Эркенберт только вздернул плечами. Неужели ему теперь придется считаться с тем, что плетет этот разбойник? Он своих-то букв не знает, не говоря о латыни.

— А она стреляет быстро? — Ивар мрачно воззрился на рабов, вращающих рычаги. — Ты знаешь, что те штуки, которые я видел своими глазами, кидали следующий камень, пока первый еще был в воздухе. А эта, твоя, такая медленная.
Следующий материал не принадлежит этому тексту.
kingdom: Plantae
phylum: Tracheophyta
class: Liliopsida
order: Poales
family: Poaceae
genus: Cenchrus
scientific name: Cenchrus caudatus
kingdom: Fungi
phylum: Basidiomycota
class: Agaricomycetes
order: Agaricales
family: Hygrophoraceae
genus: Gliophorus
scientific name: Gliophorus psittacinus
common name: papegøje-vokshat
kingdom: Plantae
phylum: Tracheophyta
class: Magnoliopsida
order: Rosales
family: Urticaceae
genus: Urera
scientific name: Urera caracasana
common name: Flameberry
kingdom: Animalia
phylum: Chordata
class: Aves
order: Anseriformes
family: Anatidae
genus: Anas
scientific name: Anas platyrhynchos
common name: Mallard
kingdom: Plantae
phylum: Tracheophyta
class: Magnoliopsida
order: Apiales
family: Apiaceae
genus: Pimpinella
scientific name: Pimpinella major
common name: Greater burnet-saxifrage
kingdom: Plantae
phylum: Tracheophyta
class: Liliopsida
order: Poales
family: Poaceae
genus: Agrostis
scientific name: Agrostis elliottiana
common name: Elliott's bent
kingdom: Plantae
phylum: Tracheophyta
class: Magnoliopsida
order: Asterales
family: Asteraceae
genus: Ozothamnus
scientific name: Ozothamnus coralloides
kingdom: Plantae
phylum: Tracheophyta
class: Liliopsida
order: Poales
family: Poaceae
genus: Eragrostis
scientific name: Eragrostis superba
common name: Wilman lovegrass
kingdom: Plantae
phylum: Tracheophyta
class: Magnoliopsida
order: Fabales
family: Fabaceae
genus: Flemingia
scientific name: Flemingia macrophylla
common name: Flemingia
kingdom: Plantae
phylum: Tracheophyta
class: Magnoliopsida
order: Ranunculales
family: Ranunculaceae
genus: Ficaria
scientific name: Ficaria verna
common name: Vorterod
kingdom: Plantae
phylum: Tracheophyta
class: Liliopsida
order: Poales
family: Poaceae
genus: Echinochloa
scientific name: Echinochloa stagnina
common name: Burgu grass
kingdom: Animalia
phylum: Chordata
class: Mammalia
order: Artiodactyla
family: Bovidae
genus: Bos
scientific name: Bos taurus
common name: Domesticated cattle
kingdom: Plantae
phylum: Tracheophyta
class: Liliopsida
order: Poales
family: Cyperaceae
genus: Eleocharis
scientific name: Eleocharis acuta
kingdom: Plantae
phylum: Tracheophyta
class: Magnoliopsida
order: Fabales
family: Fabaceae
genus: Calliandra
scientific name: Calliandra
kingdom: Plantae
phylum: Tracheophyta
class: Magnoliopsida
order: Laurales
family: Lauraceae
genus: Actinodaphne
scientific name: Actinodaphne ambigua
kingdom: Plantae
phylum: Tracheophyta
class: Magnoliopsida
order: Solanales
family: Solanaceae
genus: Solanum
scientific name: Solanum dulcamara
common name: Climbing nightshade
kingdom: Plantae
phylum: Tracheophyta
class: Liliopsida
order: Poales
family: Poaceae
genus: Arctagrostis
— Зато такое ядро может сокрушить все на пути!

Ивар поднял лицо и долгим задумчивым взглядом изучал рассеянные по двору остатки мишени. Внезапно он закрутился на месте и выпалил несколько слов по-норвежски. В то же мгновение Хамаль с дюжиной своих подручных ринулись вперед, отпихнули от машины рабов и принялись разворачивать громоздкое, готовое к выстрелу устройство в другую сторону…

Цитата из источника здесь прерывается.